Synopsis: In 1968 eight men set out from England in an attempt to be the first person to sail single-handedly and non-stop around the world. Only one of them completed the race.

Deep Water is a stunning documentary, at once a high-tension adventure story, a superbly-constructed recreation of historical events and a moving account of one man’s journey to the heart of his personal darkness. It is about an odyssey but for all its mythical dimensions of man pitting himself against the elements and against Fate, it is a distinctively English one. When Donald Crowhurst, a 35 year old electronics engineer with limited sailing experience left England in his badly-made, under-prepared trimaran on October 31, 1968, he was wearing a pullover and tie and the worried expression of a bank clerk who couldn’t get his books to balance. Yes, there was something heroic in his aspiration to realize his dream but given that he knew that he was far from ready, there was even more, if not cowardice, then foolhardiness and self-deception in his ever setting out at all. Crowhurst’s story is not the inspirational underdog’s triumph so beloved of the sports film genre but rather a harrowing account of human folly and an individual driven beyond the pale of sanity. The similarity between Crowhurst’s final diary ruminations and those of Joseph Conrad’s Kurtz are uncanny and directors Louise Osmond and Jerry Rothwell do a superb job of taking us to that same dark and lonely place.

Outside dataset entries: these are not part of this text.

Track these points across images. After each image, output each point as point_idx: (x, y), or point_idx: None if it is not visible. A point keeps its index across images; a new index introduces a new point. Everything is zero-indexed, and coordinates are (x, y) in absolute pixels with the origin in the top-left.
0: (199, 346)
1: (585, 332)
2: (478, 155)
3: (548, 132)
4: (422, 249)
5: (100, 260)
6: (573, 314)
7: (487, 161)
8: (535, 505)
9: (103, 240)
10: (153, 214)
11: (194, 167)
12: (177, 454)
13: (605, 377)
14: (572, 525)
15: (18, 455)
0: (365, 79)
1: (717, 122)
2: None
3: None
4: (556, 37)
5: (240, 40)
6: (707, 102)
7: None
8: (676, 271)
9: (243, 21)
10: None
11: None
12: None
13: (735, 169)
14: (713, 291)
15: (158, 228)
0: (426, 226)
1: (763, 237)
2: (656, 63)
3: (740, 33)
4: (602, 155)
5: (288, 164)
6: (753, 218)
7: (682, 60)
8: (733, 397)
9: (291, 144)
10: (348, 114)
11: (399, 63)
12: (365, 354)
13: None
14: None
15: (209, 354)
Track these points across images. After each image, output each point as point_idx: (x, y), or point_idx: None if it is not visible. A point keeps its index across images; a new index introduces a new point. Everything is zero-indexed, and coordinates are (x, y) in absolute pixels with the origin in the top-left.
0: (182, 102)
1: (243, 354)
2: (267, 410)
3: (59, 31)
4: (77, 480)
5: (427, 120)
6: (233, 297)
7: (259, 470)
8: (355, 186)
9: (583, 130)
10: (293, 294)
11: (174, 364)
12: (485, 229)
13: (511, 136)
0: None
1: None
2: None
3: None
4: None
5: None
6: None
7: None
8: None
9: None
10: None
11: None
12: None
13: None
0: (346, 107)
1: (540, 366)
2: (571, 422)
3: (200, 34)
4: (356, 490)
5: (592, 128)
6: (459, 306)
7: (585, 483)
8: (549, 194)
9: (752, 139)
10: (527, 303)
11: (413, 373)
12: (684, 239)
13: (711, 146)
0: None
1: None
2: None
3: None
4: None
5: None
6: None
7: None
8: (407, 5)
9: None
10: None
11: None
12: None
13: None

Whilst the film is principally about Crowhurst, it also looks at the experience of two other of the original eight race participants: Robin Knox-Johnston, the only contestant to complete the race and who thus holds the distinction of being the first man to go around the world in a boat by himself without stopping and Frenchman Bernard Moitessier, described by his wife as a poet and philosopher, who after 10 months alone at sea could not face the prospect of returning to the baying crowd and turned his boat around and sailed off into the sunset. The makers use a mixture of archival footage, interviews with family members and newly-shot footage to bring us the fightening reality of what these men attempted and endured. Whilst Knox-Johnston epitomizes matter-of-fact-but-indefatigable English determination and Moitessier was carried away by the poetic purity of the voyage, Crowhurst, evidently chafing under the burden of personal and familial failure, was driven by a need to prove himself to the world.  This made him a ready victim, not only to his own hubris but the ruthless hunger of the British press looking for a made-to-order hero to pump their circulation.

If the film has any deficiency it is in explaining just how the woefully inexperienced Crowhurst became a contender, given that his fellow participants were seasoned yachtsmen with clearly superior vessels. Notwithstanding, the makers have had access to a compelling range of archival material including Crowhurst’s audio recordings, film diary and journals and these are used deftly to create a step-by-step account of his physical and spiritual journey. The effect is both gripping and devastating. So often when we read or hear of stories of human tragedy in the media we wonder what the real story was. The strength of Deep Water, over and above its formal achievement, is that it shows us the truth in a way that often only fiction, with its unlimited powers of imagination, can.